When his forces were strengthened sufficiently he issued forth, and in turn caught the nomads by surprise. The soldiers, who had been chafing under the reverse they had suffered and their prolonged inability to revenge their fallen comrades, seized the opportunity and carried home the attack with spirited energy. For a time the bandits stood their ground, offering a stubborn resistance. The artillery shelled them out of their entrenchments, and the modern machine-guns and magazine rifles so swept them down when they ventured into the open, that at last they broke their ranks and fled in disorder. The Turks pursued and scattered their enemy to the four winds. The Bedouin losses were tremendous, and their ranks were cut up so completely, and their organisation was so crushed, that no further concerted action was taken to dispute the advance of the line to Mecca. Occasionally raids were made upon stations and completed sections, but such attacks were found to be attributable to independent, irresponsible units. Comparative tranquillity prevailed until the last division connecting the sacred cities with the Red Sea was taken in hand, and then one day the tribesmen made another raid, wiping out the whole of the constructional forces.
When the line was commenced, H. Meissner Pasha, the enterprising German engineer selected to carry out the scheme, was given simply the two terminals of the line—Damascus and Mecca—roughly 1000 miles apart, and instructed to connect them by rail as best he could. It is to Meissner Pasha, therefore, that the full credit of carrying the line to success must be extended, for upon his shoulders fell the brunt of the work. He had to plot its path, had to be at the railhead to evolve a solution for a problem as it arose, and had to force his way through, over, or around obstacles as they confronted him. In this task he displayed considerable ingenuity and resource, while he appeared to be possessed of tireless energy.
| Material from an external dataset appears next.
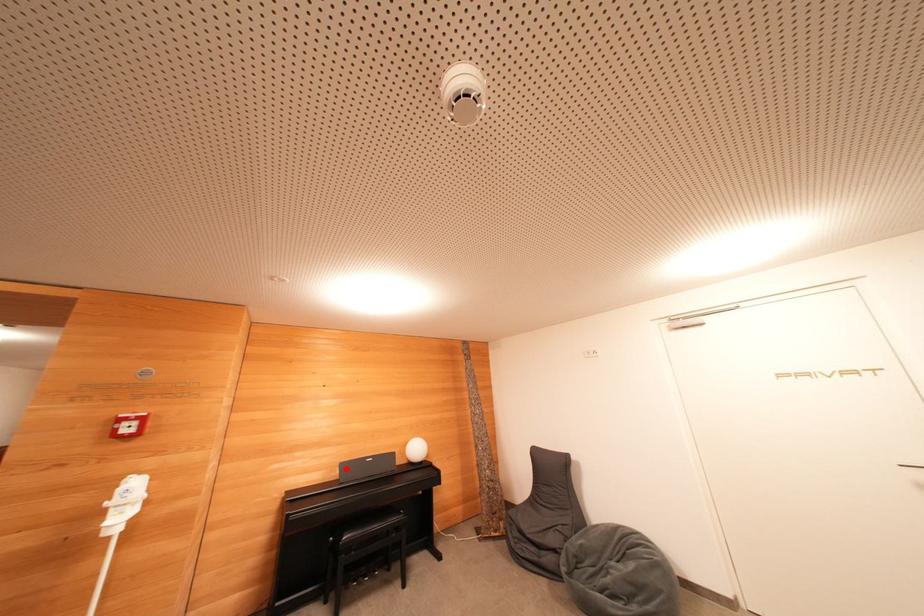
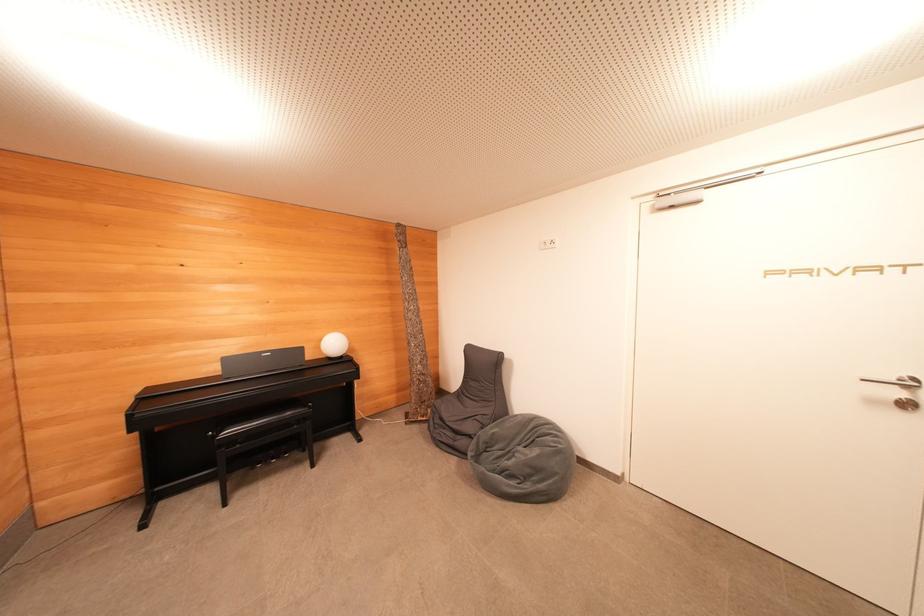
In the second image, find the point that corresponds to the highlighted location in the first image.

(229, 363)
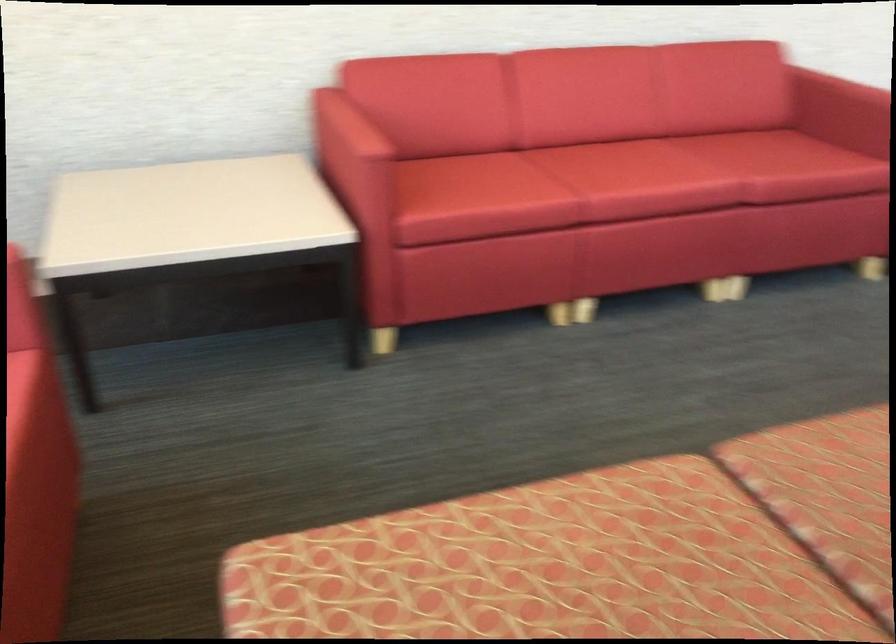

The handling of huge corps of men of varying nationalities—Turks, Montenegrins, Greeks, Cretans, Bedouins, and so on—was no simple matter in itself, but he possessed the happy faculty of infusing all who worked under him with his own enthusiasm and ambition to get the line completed in the shortest possible time. In addition to these duties of an essentially technical character, he had to attend to every want of his workmen. Every drop of water, every ounce of food, of stores, provisions, fuel and so forth had to be hauled over enormous distances, and in the depths of the desert the work of maintaining these supplies became stupendous. Owing to his splendid organisation, however, his most advanced outposts never once ran short of any of the necessaries of life.
The monumental features of Meissner Pasha’s constructional ingenuity, however, are illustrated in the remarkable series of tunnels, bridges, loops and windings by which the railway is carried through the Yarmuk valley in Palestine between the Jordan and Deraa, and the negotiation of the escarpment south of Ma’an, where the line, after climbing the plateau to a height of 3,700 feet above sea-level, drops suddenly into a yawning ravine.
Damascus was selected as the starting-point for the railway, and the gauge of the line extending northwards from this terminus was adopted. Consequently, when the various intermediate links in the railway chain of northern Asia Minor are connected up, it will be possible to run from Constantinople to the sacred cities without change of carriage. The route selected by the engineer is practically the shortest possible between the two opposite points, and runs roughly parallel with the famous centuries-old caravan route.